In Moskau geboren und als Sohn einer Tänzerin und eines Schauspielers „am Bolschoi-Theater aufgewachsen“, wie er selbst sagt, kam er 2007 in das heutige Wiener Staatsballett, wo er sich sehr erfolgreich durch die Weltliteratur tanzte. Schon früh erwachte aber auch sein Drang, eigene Choreografien zu erschaffen. „Beim Ballettclub gab es für mich die Möglichkeit, Choreografie ganz zwanglos auszuüben. Man hatte die Bühne, das Licht, die Kostüme. Es sprach also nichts dagegen. Ich habe mit klaren, logischen Schritten begonnen, und immer wieder ging eine neue Tür auf – die Suche nach passender Musik etwa, nach Geschichten. Das machte mir so viel Spaß, ich empfand es als sehr bereichernd“, erinnert er sich an seine Anfänge vor 13 Jahren.

> **Datenteil**
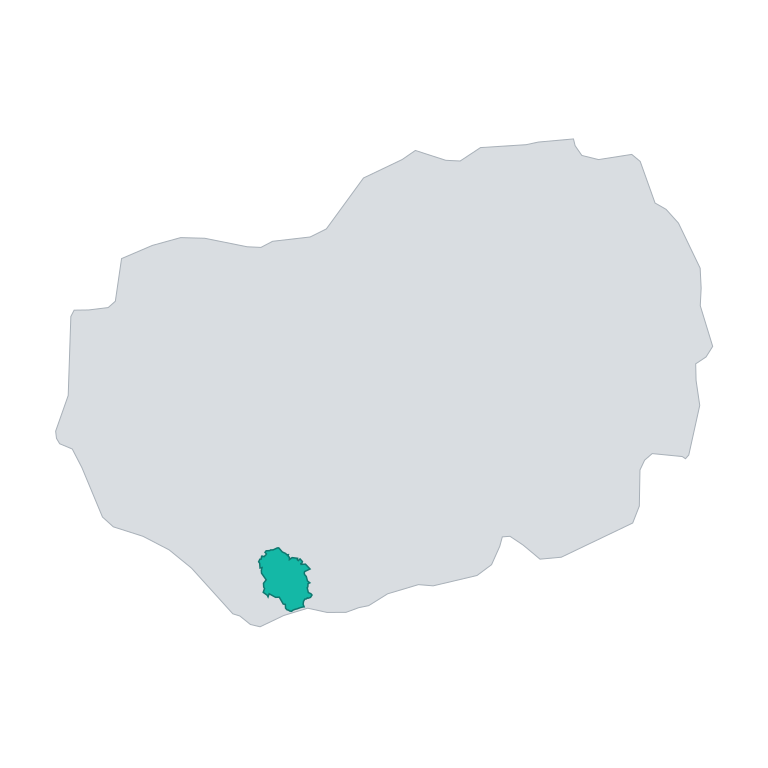 Rankovtse, Rankovce, North Macedonia shown in context, rotated 178°
{"feature_id": "65306769B9482621128818", "entity_name": "Rankovtse", "entity_type": "district", "adm_level": 2, "iso_a3": "MKD", "parent_name": "North Macedonia", "parent_adm1": "Rankovce", "projection": "robinson", "projection_center": [22.13, 42.211], "detail": "fine", "context": "in_parent", "style": "filled", "palette": "teal", "viewbox_px": 768, "rotation_deg": 178, "n_neighbors": 0, "source": "geoboundaries", "source_scale": "gbopen_adm2", "svg_char_len": 2248}
<svg xmlns="http://www.w3.org/2000/svg" viewBox="0 0 768 768"><g transform="rotate(178 384 384)"><path d="M342.2,180.6L356.6,182.3L387.7,174.2L407.1,163.0L416.9,161.4L430.0,157.1L448.9,157.7L468.1,162.6L492.4,156.1L516.3,145.7L525.9,148.3L536.2,157.2L543.1,159.6L582.8,206.7L604.5,225.7L630.2,240.2L659.5,250.7L670.0,260.9L688.8,310.9L697.8,329.9L710.2,335.6L713.2,341.1L713.8,348.3L700.0,383.5L694.6,462.4L691.1,468.6L676.5,468.3L657.0,470.0L649.6,476.1L641.9,518.5L610.6,530.6L582.1,537.4L558.1,535.9L515.9,525.9L502.2,524.8L490.4,530.5L452.7,533.5L436.2,541.0L397.3,590.6L358.0,607.7L344.5,616.3L314.5,605.4L300.1,604.2L279.3,616.9L233.6,618.2L221.3,620.4L186.1,622.3L184.7,615.5L178.3,605.5L161.9,600.8L128.4,604.8L120.2,597.5L106.8,555.4L96.0,548.7L84.1,534.5L64.0,488.7L63.7,468.7L65.2,451.2L54.2,410.1L61.2,399.8L71.8,393.3L72.0,376.7L69.2,351.6L81.9,302.4L85.3,298.8L88.5,301.1L118.4,305.1L126.2,298.8L131.2,289.1L133.1,253.1L140.3,236.4L212.9,204.7L234.2,203.5L250.5,218.1L263.4,227.4L271.1,227.1L274.0,217.7L282.8,199.7L297.7,189.4L341.8,180.6L342.2,180.6Z" fill="#d9dde1" stroke="#a8b0b8" stroke-width="1"/><path d="M512.4,215.7L512.9,213.3L514.2,213.2L515.5,210.7L514.5,209.2L514.3,204.4L512.3,204.8L513.1,202.1L513.0,199.2L508.6,192.4L511.4,189.0L511.3,185.3L510.5,183.8L512.0,180.0L508.0,176.9L507.3,175.3L506.1,178.4L499.8,174.6L496.1,174.6L492.4,167.6L490.3,167.2L490.2,163.4L488.8,161.7L487.3,161.3L486.9,161.0L486.4,160.5L485.2,160.2L484.2,160.1L483.6,160.6L483.1,161.0L482.8,161.2L480.5,162.0L478.8,162.3L477.9,162.6L475.6,163.4L472.8,164.0L471.8,164.1L471.6,164.1L472.5,166.7L472.0,169.6L470.6,171.8L469.4,171.8L468.1,172.9L467.5,172.5L464.9,173.3L463.3,175.6L464.4,177.0L466.9,178.2L467.9,183.1L467.2,183.9L466.9,187.1L465.1,187.9L467.4,189.9L468.4,194.4L470.0,196.3L470.3,197.9L469.9,199.3L464.4,201.7L468.8,206.7L473.2,206.6L473.4,207.4L472.4,207.8L471.7,209.4L474.0,212.1L475.8,210.5L476.8,211.4L476.4,212.8L481.9,213.7L484.7,211.8L484.6,214.0L485.9,215.5L485.5,216.8L487.3,216.8L488.1,218.0L491.5,219.7L494.9,223.9L496.4,223.9L500.6,222.1L503.2,222.1L503.9,221.5L507.6,221.4L508.8,219.9L507.4,218.3L507.8,217.6L509.9,215.6L511.3,216.2L512.1,215.3L512.4,215.7Z" fill="#14b8a6" stroke="#0f766e" stroke-width="1.5"/></g></svg>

> **Aufgaben**
[1] Was sagt der Textauszug über den Tänzer zu diesen Punkten?
(a) In welcher Stadt wurde er geboren?
(b) In welchem Jahr kam er an das heutige Wiener Staatsballett?
(c) Wo konnte er zwanglos Choreografie ausüben?
[2] Wie lässt sich der Absatz „In Moskau geboren“ im Textauszug über den Tänzer als knappe Stichpunktliste wiedergeben, ohne die wichtigsten Fakten zu verlieren?
[3] Wie könnte der Textauszug über den Tänzer weitergehen? Setze ihn nach dem letzten Satz fort.

> **Lösungen**
[1]
(a) In Moskau.
(b) 2007.
(c) Beim Ballettclub.

[2]
- Geboren in Moskau als Sohn einer Tänzerin und eines Schauspielers, am Bolschoi-Theater aufgewachsen
- Seit 2007 am heutigen Wiener Staatsballett, dort sehr erfolgreich in Stücken der Weltliteratur
- Schon früh der Drang, eigene Choreografien zu schaffen
- Beim Ballettclub zwanglose Möglichkeit zur Choreografie, mit Bühne, Licht und Kostümen
- Beginn mit klaren, logischen Schritten, danach neue Aufgaben wie die Suche nach Musik und Geschichten
- Die Anfänge vor 13 Jahren empfand er als großen Spaß und als Bereicherung

[3]
„Drei Unbekannte“ hieß sein Debüt, in dem er selbst mittanzte. 2013 schuf er mit „Zeitverschwendung“ seine erste Arbeit für das Wiener Staatsballett, der noch im selben Jahr „Das hässliche Entlein“ und 2017 „Der Feuervogel“ folgten. Bis heute kann Andrey Kaydanovskiy auf eine ganze Reihe erfolgreicher Arbeiten – neben Wien vor allem in Russland und Deutschland – verweisen.
2019 choreografierte er die Balletteinlagen des Neujahrskonzerts der Wiener Philharmoniker. Zum Ende dieser Saison hat er seinen Vertrag als Tänzer des Wiener Staatsballetts beendet, um sich ganz der Choreografie zu widmen.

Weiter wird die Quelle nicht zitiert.